--- START ---
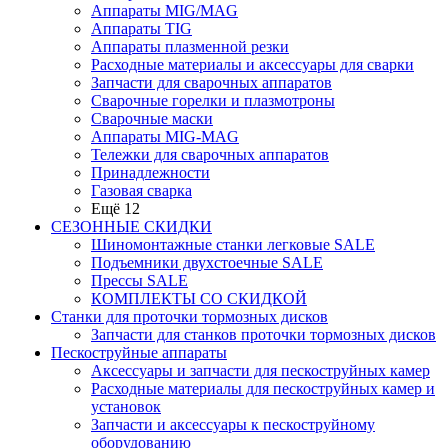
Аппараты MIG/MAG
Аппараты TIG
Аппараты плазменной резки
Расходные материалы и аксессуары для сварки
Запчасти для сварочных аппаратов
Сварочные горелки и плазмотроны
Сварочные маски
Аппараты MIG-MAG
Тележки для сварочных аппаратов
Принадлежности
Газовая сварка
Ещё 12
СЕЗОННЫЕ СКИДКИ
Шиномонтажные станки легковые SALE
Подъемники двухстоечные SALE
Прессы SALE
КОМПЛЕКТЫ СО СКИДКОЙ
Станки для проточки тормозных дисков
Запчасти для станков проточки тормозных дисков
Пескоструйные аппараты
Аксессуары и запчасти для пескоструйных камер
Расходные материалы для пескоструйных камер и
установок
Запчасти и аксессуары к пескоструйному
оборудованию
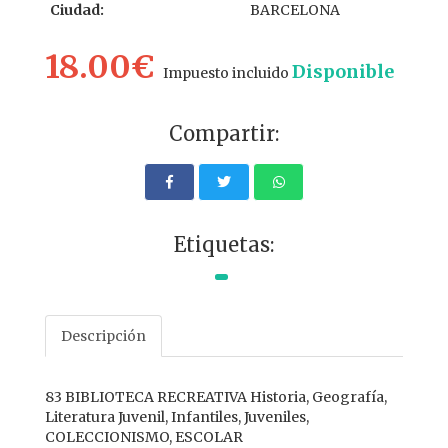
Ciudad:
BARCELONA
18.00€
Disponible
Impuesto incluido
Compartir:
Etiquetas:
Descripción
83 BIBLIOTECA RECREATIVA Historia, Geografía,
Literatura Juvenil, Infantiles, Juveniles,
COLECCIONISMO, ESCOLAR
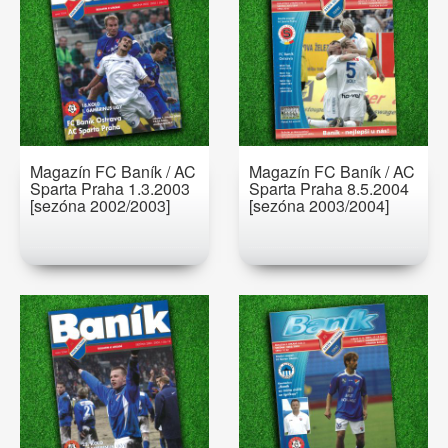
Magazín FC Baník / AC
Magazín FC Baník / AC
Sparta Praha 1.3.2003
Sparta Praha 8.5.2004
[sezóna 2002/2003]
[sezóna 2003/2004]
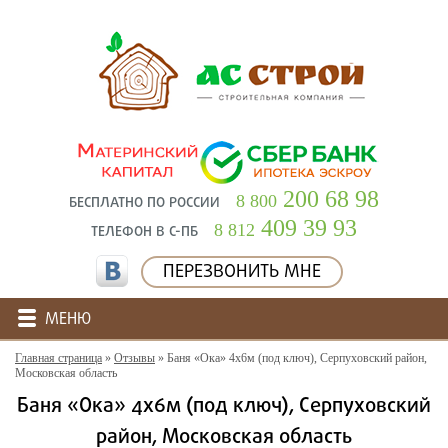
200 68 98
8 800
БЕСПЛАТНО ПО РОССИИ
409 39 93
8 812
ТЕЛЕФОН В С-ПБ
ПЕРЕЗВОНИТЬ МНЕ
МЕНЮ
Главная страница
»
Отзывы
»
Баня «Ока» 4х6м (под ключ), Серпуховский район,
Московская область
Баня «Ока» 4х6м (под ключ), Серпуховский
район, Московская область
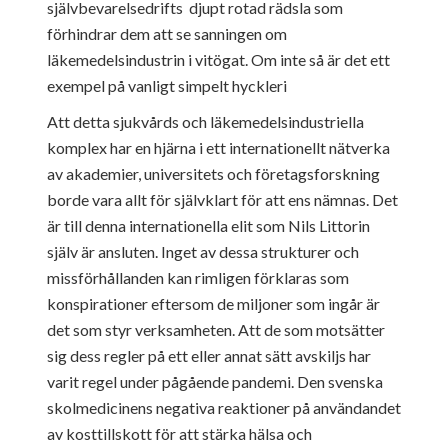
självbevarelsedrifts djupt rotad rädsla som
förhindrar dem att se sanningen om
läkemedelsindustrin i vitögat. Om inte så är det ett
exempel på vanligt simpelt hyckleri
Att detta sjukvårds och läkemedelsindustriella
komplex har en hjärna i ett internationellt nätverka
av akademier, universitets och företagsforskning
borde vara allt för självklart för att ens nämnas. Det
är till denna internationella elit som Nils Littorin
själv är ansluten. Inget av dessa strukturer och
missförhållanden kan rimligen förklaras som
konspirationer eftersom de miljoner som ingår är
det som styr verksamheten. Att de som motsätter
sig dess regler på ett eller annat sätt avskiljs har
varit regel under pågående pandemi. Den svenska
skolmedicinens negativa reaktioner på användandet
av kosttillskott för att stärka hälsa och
--- END ---
EXERCISE GOAL:
Excluding every picture, write out each record word for word.

YOUR RESPONSE:
Аппараты MIG/MAG
Аппараты TIG
Аппараты плазменной резки
Расходные материалы и аксессуары для сварки
Запчасти для сварочных аппаратов
Сварочные горелки и плазмотроны
Сварочные маски
Аппараты MIG-MAG
Тележки для сварочных аппаратов
Принадлежности
Газовая сварка
Ещё 12
СЕЗОННЫЕ СКИДКИ
Шиномонтажные станки легковые SALE
Подъемники двухстоечные SALE
Прессы SALE
КОМПЛЕКТЫ СО СКИДКОЙ
Станки для проточки тормозных дисков
Запчасти для станков проточки тормозных дисков
Пескоструйные аппараты
Аксессуары и запчасти для пескоструйных камер
Расходные материалы для пескоструйных камер и
установок
Запчасти и аксессуары к пескоструйному
оборудованию
Ciudad:
BARCELONA
18.00€
Disponible
Impuesto incluido
Compartir:
Etiquetas:
Descripción
83 BIBLIOTECA RECREATIVA Historia, Geografía,
Literatura Juvenil, Infantiles, Juveniles,
COLECCIONISMO, ESCOLAR
Magazín FC Baník / AC
Magazín FC Baník / AC
Sparta Praha 1.3.2003
Sparta Praha 8.5.2004
[sezóna 2002/2003]
[sezóna 2003/2004]
200 68 98
8 800
БЕСПЛАТНО ПО РОССИИ
409 39 93
8 812
ТЕЛЕФОН В С-ПБ
ПЕРЕЗВОНИТЬ МНЕ
МЕНЮ
Главная страница
»
Отзывы
»
Баня «Ока» 4х6м (под ключ), Серпуховский район,
Московская область
Баня «Ока» 4х6м (под ключ), Серпуховский
район, Московская область
självbevarelsedrifts djupt rotad rädsla som
förhindrar dem att se sanningen om
läkemedelsindustrin i vitögat. Om inte så är det ett
exempel på vanligt simpelt hyckleri
Att detta sjukvårds och läkemedelsindustriella
komplex har en hjärna i ett internationellt nätverka
av akademier, universitets och företagsforskning
borde vara allt för självklart för att ens nämnas. Det
är till denna internationella elit som Nils Littorin
själv är ansluten. Inget av dessa strukturer och
missförhållanden kan rimligen förklaras som
konspirationer eftersom de miljoner som ingår är
det som styr verksamheten. Att de som motsätter
sig dess regler på ett eller annat sätt avskiljs har
varit regel under pågående pandemi. Den svenska
skolmedicinens negativa reaktioner på användandet
av kosttillskott för att stärka hälsa och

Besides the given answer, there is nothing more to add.